* [EXERCISE] Print each record below precisely, with every picture left out of the copy.

Records from a data source:

::::

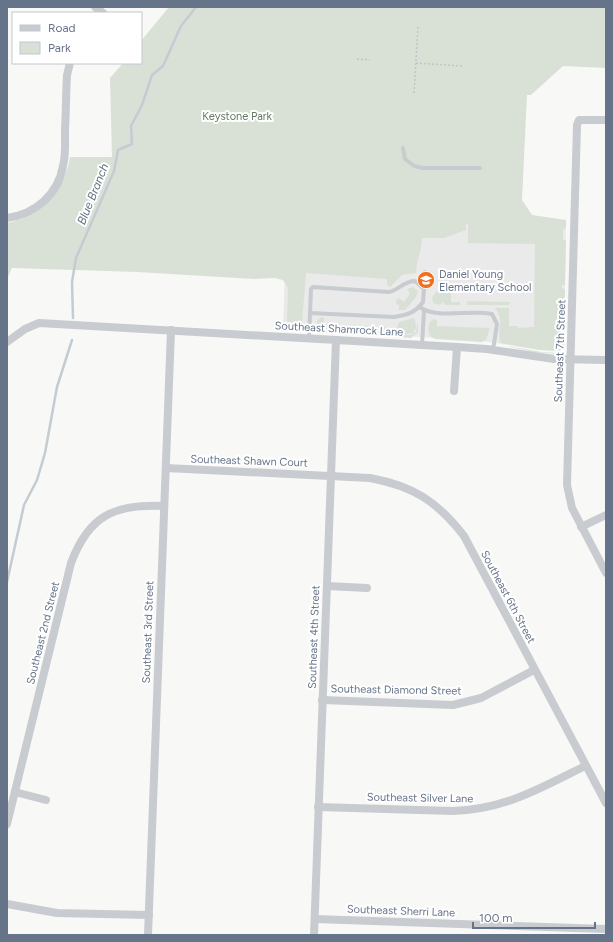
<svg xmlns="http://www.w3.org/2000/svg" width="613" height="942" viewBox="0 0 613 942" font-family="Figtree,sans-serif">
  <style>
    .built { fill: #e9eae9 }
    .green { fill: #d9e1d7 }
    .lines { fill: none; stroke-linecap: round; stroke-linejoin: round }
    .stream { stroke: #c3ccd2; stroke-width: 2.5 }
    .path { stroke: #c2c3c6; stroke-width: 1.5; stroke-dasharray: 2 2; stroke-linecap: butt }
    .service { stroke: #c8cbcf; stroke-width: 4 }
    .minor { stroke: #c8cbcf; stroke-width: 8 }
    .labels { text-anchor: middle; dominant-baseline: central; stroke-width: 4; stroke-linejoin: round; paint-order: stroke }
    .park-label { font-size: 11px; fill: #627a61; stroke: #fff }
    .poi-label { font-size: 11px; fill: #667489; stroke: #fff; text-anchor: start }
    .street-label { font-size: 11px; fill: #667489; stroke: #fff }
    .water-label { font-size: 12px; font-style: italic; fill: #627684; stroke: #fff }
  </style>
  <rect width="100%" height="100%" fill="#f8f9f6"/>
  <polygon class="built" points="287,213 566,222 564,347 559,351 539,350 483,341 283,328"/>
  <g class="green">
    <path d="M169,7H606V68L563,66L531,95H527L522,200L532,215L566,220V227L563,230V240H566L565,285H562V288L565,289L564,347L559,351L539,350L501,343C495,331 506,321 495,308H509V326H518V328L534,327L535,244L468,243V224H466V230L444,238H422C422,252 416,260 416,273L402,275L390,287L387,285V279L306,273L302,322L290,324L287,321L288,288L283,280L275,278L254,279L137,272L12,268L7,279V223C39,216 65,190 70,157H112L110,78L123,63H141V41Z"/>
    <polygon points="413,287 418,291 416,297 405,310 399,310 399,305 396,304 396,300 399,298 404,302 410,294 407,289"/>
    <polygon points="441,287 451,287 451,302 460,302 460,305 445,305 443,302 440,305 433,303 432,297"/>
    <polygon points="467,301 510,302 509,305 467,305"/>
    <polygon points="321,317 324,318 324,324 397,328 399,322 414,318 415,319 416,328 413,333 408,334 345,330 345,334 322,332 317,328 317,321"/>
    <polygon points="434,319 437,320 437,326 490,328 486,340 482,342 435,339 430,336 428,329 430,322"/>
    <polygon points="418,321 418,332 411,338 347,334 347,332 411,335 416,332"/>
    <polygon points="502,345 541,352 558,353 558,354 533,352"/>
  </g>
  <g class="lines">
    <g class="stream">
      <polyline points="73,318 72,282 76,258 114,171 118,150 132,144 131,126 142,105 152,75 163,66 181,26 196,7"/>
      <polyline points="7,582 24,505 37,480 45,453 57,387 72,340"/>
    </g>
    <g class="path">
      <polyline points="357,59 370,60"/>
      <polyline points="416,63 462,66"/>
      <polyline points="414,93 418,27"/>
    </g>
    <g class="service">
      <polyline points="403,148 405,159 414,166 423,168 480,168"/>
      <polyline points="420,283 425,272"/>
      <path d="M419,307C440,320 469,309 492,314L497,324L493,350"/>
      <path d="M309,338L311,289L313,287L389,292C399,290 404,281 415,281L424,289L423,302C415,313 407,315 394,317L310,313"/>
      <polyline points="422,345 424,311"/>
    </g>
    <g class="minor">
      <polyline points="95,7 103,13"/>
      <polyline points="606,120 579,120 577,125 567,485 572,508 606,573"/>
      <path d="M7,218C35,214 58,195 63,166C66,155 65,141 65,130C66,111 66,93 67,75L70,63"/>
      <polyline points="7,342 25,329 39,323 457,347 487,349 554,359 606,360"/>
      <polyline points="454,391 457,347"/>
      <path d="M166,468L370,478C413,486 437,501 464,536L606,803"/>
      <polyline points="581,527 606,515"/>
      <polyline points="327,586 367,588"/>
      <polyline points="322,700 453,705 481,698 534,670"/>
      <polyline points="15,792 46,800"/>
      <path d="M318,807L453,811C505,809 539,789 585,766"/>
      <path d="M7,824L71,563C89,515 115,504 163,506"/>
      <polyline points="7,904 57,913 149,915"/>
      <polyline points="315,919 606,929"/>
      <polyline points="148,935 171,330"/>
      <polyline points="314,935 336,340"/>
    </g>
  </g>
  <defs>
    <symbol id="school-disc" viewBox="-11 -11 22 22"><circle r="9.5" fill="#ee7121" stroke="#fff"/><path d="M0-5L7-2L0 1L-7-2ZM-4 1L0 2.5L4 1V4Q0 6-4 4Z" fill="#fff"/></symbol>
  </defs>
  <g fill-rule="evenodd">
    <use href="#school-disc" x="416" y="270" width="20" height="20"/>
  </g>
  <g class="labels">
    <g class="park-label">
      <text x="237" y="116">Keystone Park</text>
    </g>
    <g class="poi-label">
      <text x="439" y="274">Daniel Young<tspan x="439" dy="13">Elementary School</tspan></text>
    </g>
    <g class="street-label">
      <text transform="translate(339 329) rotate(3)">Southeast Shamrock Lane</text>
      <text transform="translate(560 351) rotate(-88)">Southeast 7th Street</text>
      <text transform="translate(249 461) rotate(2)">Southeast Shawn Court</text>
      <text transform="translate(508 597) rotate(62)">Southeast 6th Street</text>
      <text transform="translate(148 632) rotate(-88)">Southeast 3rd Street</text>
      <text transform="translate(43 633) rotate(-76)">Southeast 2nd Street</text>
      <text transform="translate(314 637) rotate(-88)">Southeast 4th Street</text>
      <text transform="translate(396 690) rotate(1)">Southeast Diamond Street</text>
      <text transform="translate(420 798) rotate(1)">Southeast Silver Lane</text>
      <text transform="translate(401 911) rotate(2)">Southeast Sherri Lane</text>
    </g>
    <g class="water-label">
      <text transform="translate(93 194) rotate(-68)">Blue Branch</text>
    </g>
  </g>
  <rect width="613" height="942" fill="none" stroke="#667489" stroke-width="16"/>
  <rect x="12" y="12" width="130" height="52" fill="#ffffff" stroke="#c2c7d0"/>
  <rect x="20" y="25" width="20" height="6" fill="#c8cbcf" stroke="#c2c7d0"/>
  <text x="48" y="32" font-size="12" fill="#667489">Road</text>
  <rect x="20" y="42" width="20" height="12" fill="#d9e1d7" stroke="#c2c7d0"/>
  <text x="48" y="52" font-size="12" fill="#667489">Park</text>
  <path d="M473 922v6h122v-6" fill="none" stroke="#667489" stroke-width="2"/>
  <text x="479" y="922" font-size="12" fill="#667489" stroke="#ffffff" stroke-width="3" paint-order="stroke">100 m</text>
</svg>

::::

* [RESULT BELOW]
<svg xmlns="http://www.w3.org/2000/svg" width="613" height="942" viewBox="0 0 613 942" font-family="Figtree,sans-serif">
  <style>
    .built { fill: #e9eae9 }
    .green { fill: #d9e1d7 }
    .lines { fill: none; stroke-linecap: round; stroke-linejoin: round }
    .stream { stroke: #c3ccd2; stroke-width: 2.5 }
    .path { stroke: #c2c3c6; stroke-width: 1.5; stroke-dasharray: 2 2; stroke-linecap: butt }
    .service { stroke: #c8cbcf; stroke-width: 4 }
    .minor { stroke: #c8cbcf; stroke-width: 8 }
    .labels { text-anchor: middle; dominant-baseline: central; stroke-width: 4; stroke-linejoin: round; paint-order: stroke }
    .park-label { font-size: 11px; fill: #627a61; stroke: #fff }
    .poi-label { font-size: 11px; fill: #667489; stroke: #fff; text-anchor: start }
    .street-label { font-size: 11px; fill: #667489; stroke: #fff }
    .water-label { font-size: 12px; font-style: italic; fill: #627684; stroke: #fff }
  </style>
  <rect width="100%" height="100%" fill="#f8f9f6"/>
  <polygon class="built" points="287,213 566,222 564,347 559,351 539,350 483,341 283,328"/>
  <g class="green">
    <path d="M169,7H606V68L563,66L531,95H527L522,200L532,215L566,220V227L563,230V240H566L565,285H562V288L565,289L564,347L559,351L539,350L501,343C495,331 506,321 495,308H509V326H518V328L534,327L535,244L468,243V224H466V230L444,238H422C422,252 416,260 416,273L402,275L390,287L387,285V279L306,273L302,322L290,324L287,321L288,288L283,280L275,278L254,279L137,272L12,268L7,279V223C39,216 65,190 70,157H112L110,78L123,63H141V41Z"/>
    <polygon points="413,287 418,291 416,297 405,310 399,310 399,305 396,304 396,300 399,298 404,302 410,294 407,289"/>
    <polygon points="441,287 451,287 451,302 460,302 460,305 445,305 443,302 440,305 433,303 432,297"/>
    <polygon points="467,301 510,302 509,305 467,305"/>
    <polygon points="321,317 324,318 324,324 397,328 399,322 414,318 415,319 416,328 413,333 408,334 345,330 345,334 322,332 317,328 317,321"/>
    <polygon points="434,319 437,320 437,326 490,328 486,340 482,342 435,339 430,336 428,329 430,322"/>
    <polygon points="418,321 418,332 411,338 347,334 347,332 411,335 416,332"/>
    <polygon points="502,345 541,352 558,353 558,354 533,352"/>
  </g>
  <g class="lines">
    <g class="stream">
      <polyline points="73,318 72,282 76,258 114,171 118,150 132,144 131,126 142,105 152,75 163,66 181,26 196,7"/>
      <polyline points="7,582 24,505 37,480 45,453 57,387 72,340"/>
    </g>
    <g class="path">
      <polyline points="357,59 370,60"/>
      <polyline points="416,63 462,66"/>
      <polyline points="414,93 418,27"/>
    </g>
    <g class="service">
      <polyline points="403,148 405,159 414,166 423,168 480,168"/>
      <polyline points="420,283 425,272"/>
      <path d="M419,307C440,320 469,309 492,314L497,324L493,350"/>
      <path d="M309,338L311,289L313,287L389,292C399,290 404,281 415,281L424,289L423,302C415,313 407,315 394,317L310,313"/>
      <polyline points="422,345 424,311"/>
    </g>
    <g class="minor">
      <polyline points="95,7 103,13"/>
      <polyline points="606,120 579,120 577,125 567,485 572,508 606,573"/>
      <path d="M7,218C35,214 58,195 63,166C66,155 65,141 65,130C66,111 66,93 67,75L70,63"/>
      <polyline points="7,342 25,329 39,323 457,347 487,349 554,359 606,360"/>
      <polyline points="454,391 457,347"/>
      <path d="M166,468L370,478C413,486 437,501 464,536L606,803"/>
      <polyline points="581,527 606,515"/>
      <polyline points="327,586 367,588"/>
      <polyline points="322,700 453,705 481,698 534,670"/>
      <polyline points="15,792 46,800"/>
      <path d="M318,807L453,811C505,809 539,789 585,766"/>
      <path d="M7,824L71,563C89,515 115,504 163,506"/>
      <polyline points="7,904 57,913 149,915"/>
      <polyline points="315,919 606,929"/>
      <polyline points="148,935 171,330"/>
      <polyline points="314,935 336,340"/>
    </g>
  </g>
  <defs>
    <symbol id="school-disc" viewBox="-11 -11 22 22"><circle r="9.5" fill="#ee7121" stroke="#fff"/><path d="M0-5L7-2L0 1L-7-2ZM-4 1L0 2.5L4 1V4Q0 6-4 4Z" fill="#fff"/></symbol>
  </defs>
  <g fill-rule="evenodd">
    <use href="#school-disc" x="416" y="270" width="20" height="20"/>
  </g>
  <g class="labels">
    <g class="park-label">
      <text x="237" y="116">Keystone Park</text>
    </g>
    <g class="poi-label">
      <text x="439" y="274">Daniel Young<tspan x="439" dy="13">Elementary School</tspan></text>
    </g>
    <g class="street-label">
      <text transform="translate(339 329) rotate(3)">Southeast Shamrock Lane</text>
      <text transform="translate(560 351) rotate(-88)">Southeast 7th Street</text>
      <text transform="translate(249 461) rotate(2)">Southeast Shawn Court</text>
      <text transform="translate(508 597) rotate(62)">Southeast 6th Street</text>
      <text transform="translate(148 632) rotate(-88)">Southeast 3rd Street</text>
      <text transform="translate(43 633) rotate(-76)">Southeast 2nd Street</text>
      <text transform="translate(314 637) rotate(-88)">Southeast 4th Street</text>
      <text transform="translate(396 690) rotate(1)">Southeast Diamond Street</text>
      <text transform="translate(420 798) rotate(1)">Southeast Silver Lane</text>
      <text transform="translate(401 911) rotate(2)">Southeast Sherri Lane</text>
    </g>
    <g class="water-label">
      <text transform="translate(93 194) rotate(-68)">Blue Branch</text>
    </g>
  </g>
  <rect width="613" height="942" fill="none" stroke="#667489" stroke-width="16"/>
  <rect x="12" y="12" width="130" height="52" fill="#ffffff" stroke="#c2c7d0"/>
  <rect x="20" y="25" width="20" height="6" fill="#c8cbcf" stroke="#c2c7d0"/>
  <text x="48" y="32" font-size="12" fill="#667489">Road</text>
  <rect x="20" y="42" width="20" height="12" fill="#d9e1d7" stroke="#c2c7d0"/>
  <text x="48" y="52" font-size="12" fill="#667489">Park</text>
  <path d="M473 922v6h122v-6" fill="none" stroke="#667489" stroke-width="2"/>
  <text x="479" y="922" font-size="12" fill="#667489" stroke="#ffffff" stroke-width="3" paint-order="stroke">100 m</text>
</svg>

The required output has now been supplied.